_Input data_:
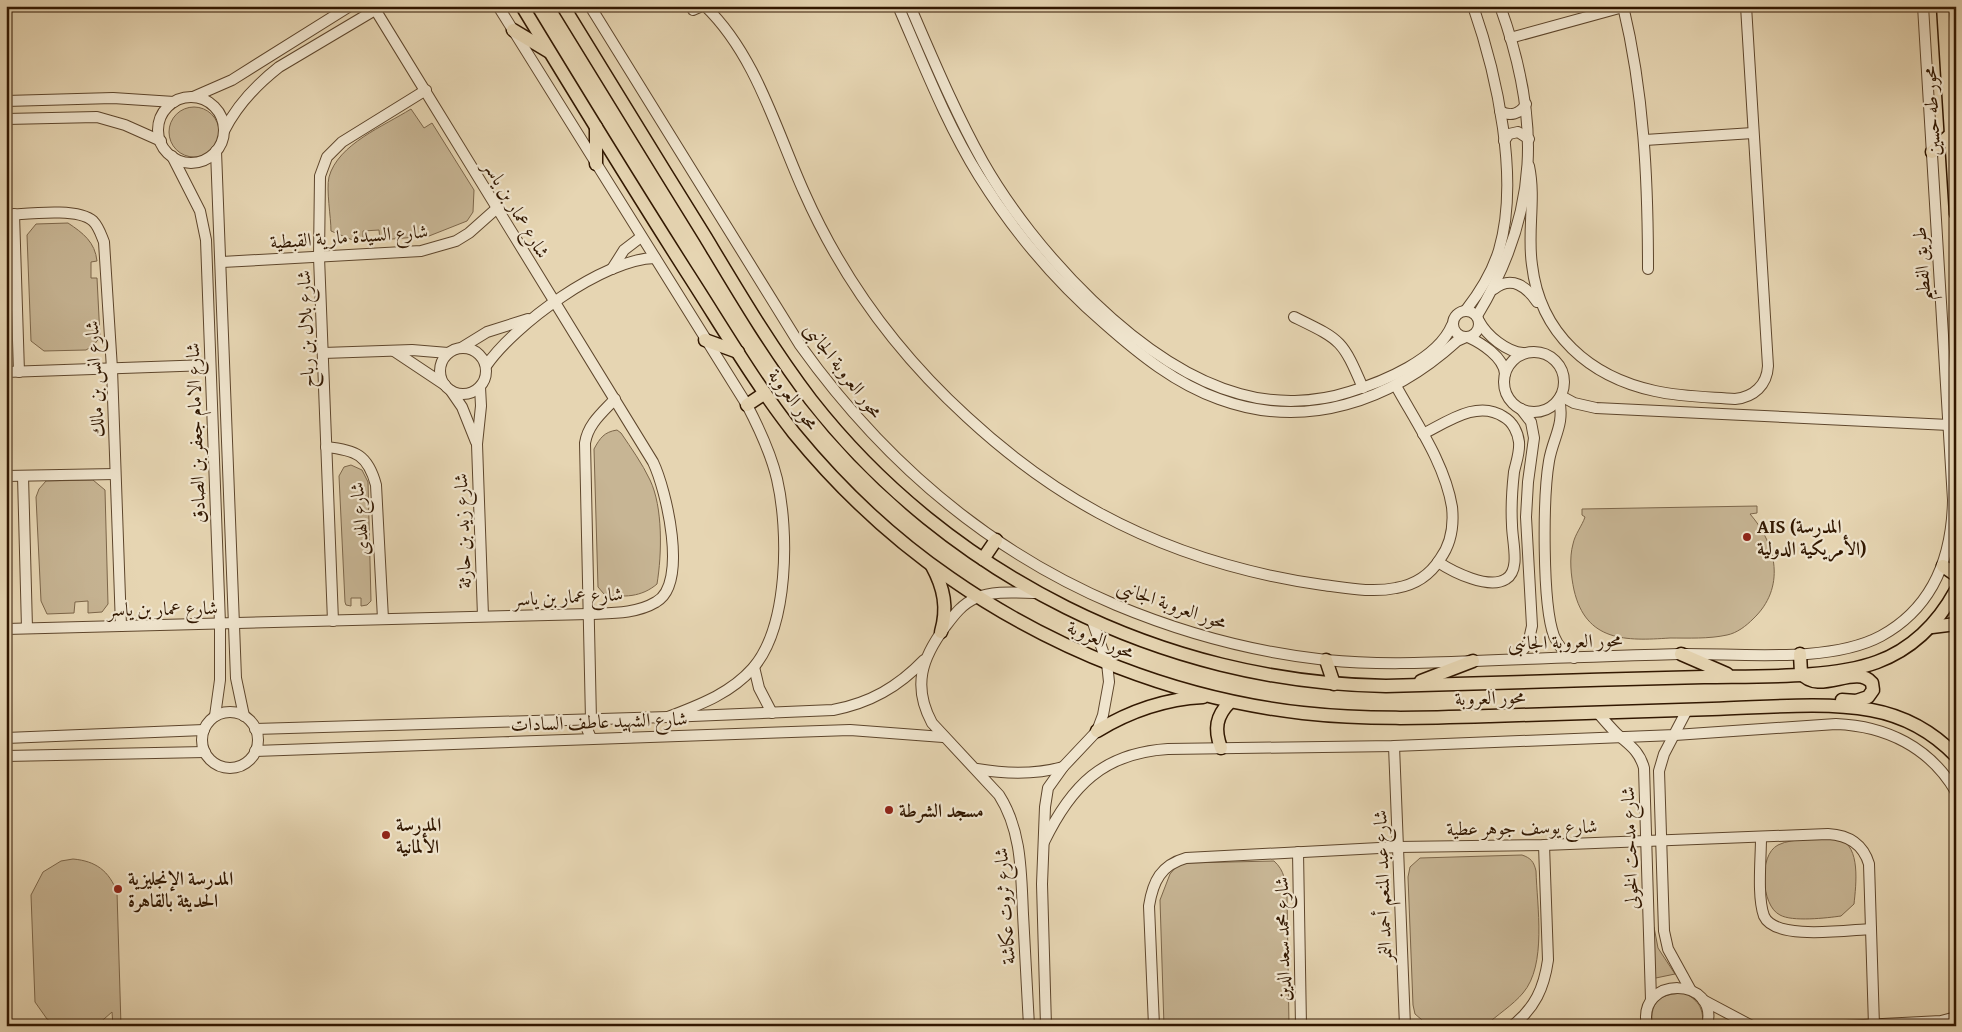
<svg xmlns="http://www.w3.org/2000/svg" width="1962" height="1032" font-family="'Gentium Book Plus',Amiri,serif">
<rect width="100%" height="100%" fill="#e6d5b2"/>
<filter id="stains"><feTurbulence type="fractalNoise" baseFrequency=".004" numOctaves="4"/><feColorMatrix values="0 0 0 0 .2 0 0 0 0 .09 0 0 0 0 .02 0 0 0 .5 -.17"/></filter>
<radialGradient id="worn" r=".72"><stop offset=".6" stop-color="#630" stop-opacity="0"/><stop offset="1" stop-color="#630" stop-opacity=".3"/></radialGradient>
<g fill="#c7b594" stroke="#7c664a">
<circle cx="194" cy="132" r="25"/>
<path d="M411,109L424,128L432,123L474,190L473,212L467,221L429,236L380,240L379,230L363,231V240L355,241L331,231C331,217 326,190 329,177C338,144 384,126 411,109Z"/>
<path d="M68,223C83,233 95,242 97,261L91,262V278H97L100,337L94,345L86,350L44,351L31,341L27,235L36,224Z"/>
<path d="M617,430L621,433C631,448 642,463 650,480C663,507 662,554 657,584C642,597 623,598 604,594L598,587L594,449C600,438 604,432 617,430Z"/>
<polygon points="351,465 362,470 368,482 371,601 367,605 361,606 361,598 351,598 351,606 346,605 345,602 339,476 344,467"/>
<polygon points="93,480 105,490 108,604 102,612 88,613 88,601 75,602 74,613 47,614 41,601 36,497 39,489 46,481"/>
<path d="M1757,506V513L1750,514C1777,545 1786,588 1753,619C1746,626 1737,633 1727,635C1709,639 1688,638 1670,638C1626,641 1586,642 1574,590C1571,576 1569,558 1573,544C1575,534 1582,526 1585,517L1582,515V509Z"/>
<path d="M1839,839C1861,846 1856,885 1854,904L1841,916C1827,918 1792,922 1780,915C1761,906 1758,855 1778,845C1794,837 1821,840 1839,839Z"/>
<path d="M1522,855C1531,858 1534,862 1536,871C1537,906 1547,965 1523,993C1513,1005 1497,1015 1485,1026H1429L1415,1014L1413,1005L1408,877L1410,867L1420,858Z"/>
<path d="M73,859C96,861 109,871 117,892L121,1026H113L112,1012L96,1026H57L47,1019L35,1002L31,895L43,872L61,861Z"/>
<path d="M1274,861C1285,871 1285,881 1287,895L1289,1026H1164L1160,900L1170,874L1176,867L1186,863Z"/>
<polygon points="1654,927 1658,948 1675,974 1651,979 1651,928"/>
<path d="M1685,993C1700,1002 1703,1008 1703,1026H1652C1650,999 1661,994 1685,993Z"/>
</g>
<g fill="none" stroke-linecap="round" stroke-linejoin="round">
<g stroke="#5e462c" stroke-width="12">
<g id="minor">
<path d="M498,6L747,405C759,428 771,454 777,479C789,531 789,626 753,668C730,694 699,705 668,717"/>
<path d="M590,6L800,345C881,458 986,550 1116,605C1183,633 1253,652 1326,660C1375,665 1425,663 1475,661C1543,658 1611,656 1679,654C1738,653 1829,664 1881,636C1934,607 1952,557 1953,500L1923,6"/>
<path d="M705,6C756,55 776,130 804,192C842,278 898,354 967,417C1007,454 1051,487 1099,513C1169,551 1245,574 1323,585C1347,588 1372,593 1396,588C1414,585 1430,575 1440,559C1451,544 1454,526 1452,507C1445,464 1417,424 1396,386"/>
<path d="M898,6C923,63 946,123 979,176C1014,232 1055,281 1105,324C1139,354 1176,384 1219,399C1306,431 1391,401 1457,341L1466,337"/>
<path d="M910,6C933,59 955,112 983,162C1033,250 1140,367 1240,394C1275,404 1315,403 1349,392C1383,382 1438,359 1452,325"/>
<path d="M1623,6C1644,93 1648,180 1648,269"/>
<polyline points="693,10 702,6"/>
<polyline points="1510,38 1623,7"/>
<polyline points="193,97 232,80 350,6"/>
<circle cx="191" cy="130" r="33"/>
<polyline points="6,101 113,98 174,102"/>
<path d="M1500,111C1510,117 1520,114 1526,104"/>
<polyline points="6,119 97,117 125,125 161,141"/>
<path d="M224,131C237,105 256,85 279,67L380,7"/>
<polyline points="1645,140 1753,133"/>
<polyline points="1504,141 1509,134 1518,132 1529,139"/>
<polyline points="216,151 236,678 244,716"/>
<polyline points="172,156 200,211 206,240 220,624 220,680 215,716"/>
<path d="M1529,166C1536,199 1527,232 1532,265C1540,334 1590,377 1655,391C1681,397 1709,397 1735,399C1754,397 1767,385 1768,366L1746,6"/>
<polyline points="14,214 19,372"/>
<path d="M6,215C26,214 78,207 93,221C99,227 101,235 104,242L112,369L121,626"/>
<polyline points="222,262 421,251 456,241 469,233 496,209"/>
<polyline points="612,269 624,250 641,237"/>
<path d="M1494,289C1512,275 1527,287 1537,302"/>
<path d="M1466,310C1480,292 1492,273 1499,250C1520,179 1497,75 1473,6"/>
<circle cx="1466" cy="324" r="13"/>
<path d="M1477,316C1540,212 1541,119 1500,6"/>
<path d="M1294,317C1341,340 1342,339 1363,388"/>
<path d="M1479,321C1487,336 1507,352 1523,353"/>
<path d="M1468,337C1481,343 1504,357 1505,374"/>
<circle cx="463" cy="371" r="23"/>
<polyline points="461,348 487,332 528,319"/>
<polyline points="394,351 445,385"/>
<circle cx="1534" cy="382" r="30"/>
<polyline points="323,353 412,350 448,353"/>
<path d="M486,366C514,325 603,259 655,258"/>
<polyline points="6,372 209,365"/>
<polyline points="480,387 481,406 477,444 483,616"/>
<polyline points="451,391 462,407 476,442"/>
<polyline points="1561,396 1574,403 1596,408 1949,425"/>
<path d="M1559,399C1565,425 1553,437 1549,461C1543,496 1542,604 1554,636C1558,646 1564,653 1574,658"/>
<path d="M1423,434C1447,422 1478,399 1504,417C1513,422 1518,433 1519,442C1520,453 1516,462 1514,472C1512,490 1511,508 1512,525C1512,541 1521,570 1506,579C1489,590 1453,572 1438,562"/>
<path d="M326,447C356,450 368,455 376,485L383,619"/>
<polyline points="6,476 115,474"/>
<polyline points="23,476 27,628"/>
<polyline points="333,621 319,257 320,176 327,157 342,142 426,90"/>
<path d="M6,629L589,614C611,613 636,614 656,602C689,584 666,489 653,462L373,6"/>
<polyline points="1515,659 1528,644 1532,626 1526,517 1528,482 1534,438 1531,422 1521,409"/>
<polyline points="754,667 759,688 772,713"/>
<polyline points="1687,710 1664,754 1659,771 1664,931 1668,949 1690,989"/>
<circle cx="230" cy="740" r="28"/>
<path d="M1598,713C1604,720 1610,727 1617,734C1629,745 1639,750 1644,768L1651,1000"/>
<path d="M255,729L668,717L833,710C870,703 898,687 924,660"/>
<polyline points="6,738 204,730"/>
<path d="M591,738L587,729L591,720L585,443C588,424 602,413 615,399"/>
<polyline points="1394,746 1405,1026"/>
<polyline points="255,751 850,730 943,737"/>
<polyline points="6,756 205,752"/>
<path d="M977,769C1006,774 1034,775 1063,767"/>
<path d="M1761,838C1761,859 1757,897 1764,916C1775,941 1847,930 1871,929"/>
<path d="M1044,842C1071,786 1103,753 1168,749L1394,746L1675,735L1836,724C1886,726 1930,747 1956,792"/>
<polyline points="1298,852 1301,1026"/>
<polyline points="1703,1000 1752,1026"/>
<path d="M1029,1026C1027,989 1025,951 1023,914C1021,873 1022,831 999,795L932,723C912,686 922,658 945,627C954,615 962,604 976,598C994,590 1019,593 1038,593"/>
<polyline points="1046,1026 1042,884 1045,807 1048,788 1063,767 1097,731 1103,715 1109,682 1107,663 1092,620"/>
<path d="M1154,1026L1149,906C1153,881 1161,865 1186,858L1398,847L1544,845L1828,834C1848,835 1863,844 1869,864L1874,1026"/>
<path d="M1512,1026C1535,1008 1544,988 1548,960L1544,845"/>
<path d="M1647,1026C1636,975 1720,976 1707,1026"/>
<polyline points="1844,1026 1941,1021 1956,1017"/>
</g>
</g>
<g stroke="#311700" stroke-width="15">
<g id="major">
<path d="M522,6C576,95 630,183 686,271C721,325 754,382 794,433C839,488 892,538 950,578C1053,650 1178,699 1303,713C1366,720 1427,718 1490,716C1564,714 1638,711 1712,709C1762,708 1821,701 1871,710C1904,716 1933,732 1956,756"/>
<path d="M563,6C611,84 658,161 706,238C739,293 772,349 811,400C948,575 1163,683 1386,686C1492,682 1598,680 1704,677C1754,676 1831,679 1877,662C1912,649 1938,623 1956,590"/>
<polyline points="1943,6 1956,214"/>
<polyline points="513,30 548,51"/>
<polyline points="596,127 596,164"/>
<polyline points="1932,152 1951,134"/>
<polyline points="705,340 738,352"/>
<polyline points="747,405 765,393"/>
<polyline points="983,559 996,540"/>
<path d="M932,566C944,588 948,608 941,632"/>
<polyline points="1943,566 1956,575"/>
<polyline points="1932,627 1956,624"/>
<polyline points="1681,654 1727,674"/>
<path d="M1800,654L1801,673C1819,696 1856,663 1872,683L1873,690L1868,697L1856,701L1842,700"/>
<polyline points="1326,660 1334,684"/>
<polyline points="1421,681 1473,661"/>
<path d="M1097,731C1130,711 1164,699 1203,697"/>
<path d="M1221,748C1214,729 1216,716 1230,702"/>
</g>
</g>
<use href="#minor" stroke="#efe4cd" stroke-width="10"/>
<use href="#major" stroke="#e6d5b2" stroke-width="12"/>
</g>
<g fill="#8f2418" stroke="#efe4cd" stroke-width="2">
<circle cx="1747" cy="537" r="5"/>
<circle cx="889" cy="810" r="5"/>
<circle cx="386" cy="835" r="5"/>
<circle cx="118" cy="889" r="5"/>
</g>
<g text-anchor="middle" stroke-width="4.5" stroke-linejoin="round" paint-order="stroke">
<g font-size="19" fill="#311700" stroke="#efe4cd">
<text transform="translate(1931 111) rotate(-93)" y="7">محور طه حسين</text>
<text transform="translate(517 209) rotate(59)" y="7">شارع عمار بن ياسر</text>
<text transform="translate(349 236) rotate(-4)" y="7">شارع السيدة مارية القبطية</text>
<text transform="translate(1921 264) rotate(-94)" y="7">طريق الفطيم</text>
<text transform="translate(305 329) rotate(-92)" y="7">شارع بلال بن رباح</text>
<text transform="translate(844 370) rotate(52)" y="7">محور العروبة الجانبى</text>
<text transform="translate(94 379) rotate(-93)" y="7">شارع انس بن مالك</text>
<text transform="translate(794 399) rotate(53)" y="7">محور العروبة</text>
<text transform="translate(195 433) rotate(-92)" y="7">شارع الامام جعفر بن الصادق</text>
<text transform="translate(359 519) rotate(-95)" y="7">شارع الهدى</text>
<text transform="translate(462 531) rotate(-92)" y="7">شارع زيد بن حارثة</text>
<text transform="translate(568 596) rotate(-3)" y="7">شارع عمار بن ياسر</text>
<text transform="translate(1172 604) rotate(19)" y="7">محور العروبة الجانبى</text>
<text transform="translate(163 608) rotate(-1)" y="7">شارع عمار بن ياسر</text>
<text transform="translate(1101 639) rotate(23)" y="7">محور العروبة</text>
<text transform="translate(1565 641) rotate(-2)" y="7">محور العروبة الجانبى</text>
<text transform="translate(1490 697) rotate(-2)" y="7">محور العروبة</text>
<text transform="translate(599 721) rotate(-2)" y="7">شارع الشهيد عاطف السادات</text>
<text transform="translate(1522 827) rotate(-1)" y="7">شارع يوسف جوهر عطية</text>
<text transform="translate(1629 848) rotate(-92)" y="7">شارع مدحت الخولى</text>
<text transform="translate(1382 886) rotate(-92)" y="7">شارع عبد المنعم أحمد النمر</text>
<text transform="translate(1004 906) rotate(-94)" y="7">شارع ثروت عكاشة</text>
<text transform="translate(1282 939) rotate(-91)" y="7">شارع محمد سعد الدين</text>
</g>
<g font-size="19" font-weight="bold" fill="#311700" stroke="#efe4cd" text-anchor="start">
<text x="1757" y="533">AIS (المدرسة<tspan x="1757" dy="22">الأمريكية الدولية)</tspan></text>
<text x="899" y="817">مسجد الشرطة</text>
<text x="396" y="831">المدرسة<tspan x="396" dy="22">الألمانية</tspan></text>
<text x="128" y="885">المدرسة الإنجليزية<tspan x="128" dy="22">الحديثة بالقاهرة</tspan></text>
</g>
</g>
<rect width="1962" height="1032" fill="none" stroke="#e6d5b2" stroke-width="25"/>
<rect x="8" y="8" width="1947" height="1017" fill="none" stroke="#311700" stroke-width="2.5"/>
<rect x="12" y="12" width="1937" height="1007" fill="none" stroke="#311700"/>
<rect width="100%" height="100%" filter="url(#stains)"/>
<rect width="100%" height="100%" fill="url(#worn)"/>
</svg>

_What you will do_:
When a line in the listing has the word "filter", return that line.

_Task result_:
<filter id="stains"><feTurbulence type="fractalNoise" baseFrequency=".004" numOctaves="4"/><feColorMatrix values="0 0 0 0 .2 0 0 0 0 .09 0 0 0 0 .02 0 0 0 .5 -.17"/></filter>
<rect width="100%" height="100%" filter="url(#stains)"/>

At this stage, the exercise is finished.